Job: Print the listing from its top line through the line containing "continues to grow", nothing more, and leave out the pictures.

**** Provided data ****

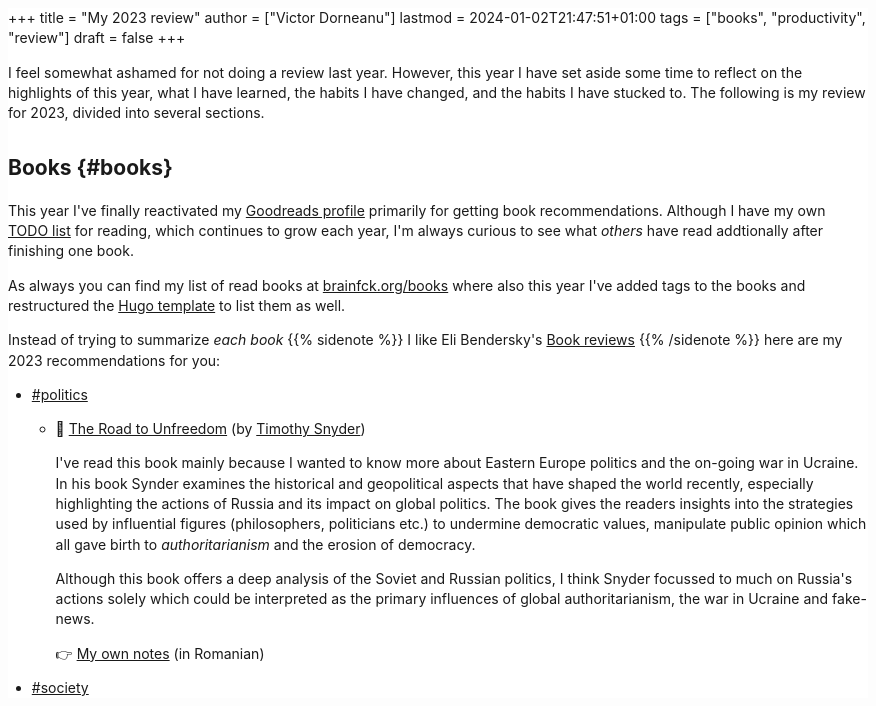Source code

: +++
title = "My 2023 review"
author = ["Victor Dorneanu"]
lastmod = 2024-01-02T21:47:51+01:00
tags = ["books", "productivity", "review"]
draft = false
+++

I feel somewhat ashamed for not doing a review last year. However, this year I
have set aside some time to reflect on the highlights of this year, what I have
learned, the habits I have changed, and the habits I have stucked to. The
following is my review for 2023, divided into several sections.


## Books {#books}

This year I've finally reactivated my [Goodreads profile](https://www.goodreads.com/user/show/121423977-victor-dorneanu) primarily for getting
book recommendations. Although I have my own [TODO list](https://brainfck.org/t/books/todo/) for reading, which
continues to grow each year, I'm always curious to see what _others_ have read
addtionally after finishing one book.

As always you can find my list of read books at [brainfck.org/books](https://brainfck.org/books/) where also
this year I've added tags to the books and restructured the [Hugo template](https://github.com/dorneanu/roam/blob/main/layouts/books/list.html) to
list them as well.

Instead of trying to summarize _each book_
{{% sidenote %}}
I like Eli Bendersky's [Book reviews](https://eli.thegreenplace.net/tag/book-reviews)
{{% /sidenote %}} here are my 2023 recommendations for you:

-   [#politics](https://brainfck.org/tags/politics/)
    -   📖 [The Road to Unfreedom](https://www.penguinrandomhouse.com/books/570367/the-road-to-unfreedom-by-timothy-snyder/) (by [Timothy Snyder](https://timothysnyder.org/))

        I've read this book mainly because I wanted to know more about
        Eastern Europe politics and the on-going war in Ucraine. In his book Synder
        examines the historical and geopolitical aspects that have shaped the world
        recently, especially highlighting the actions of Russia and its impact on
        global politics. The book gives the readers insights into the strategies
        used by influential figures (philosophers, politicians etc.) to undermine
        democratic values, manipulate public opinion which all gave birth to
        _authoritarianism_ and the erosion of democracy.

        Although this book offers a deep analysis of the Soviet and Russian
        politics, I think Snyder focussed to much on Russia's actions solely which
        could be interpreted as the primary influences of global authoritarianism,
        the war in Ucraine and fake-news.

        👉 [ My own notes](https://brainfck.org/book/drumul-spre-nelibertate/) (in Romanian)

-   [#society](https://brainfck.org/tags/society/)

****

Result of the task:
Source code

: +++
title = "My 2023 review"
author = ["Victor Dorneanu"]
lastmod = 2024-01-02T21:47:51+01:00
tags = ["books", "productivity", "review"]
draft = false
+++

I feel somewhat ashamed for not doing a review last year. However, this year I
have set aside some time to reflect on the highlights of this year, what I have
learned, the habits I have changed, and the habits I have stucked to. The
following is my review for 2023, divided into several sections.


## Books {#books}

This year I've finally reactivated my [Goodreads profile](https://www.goodreads.com/user/show/121423977-victor-dorneanu) primarily for getting
book recommendations. Although I have my own [TODO list](https://brainfck.org/t/books/todo/) for reading, which
continues to grow each year, I'm always curious to see what _others_ have read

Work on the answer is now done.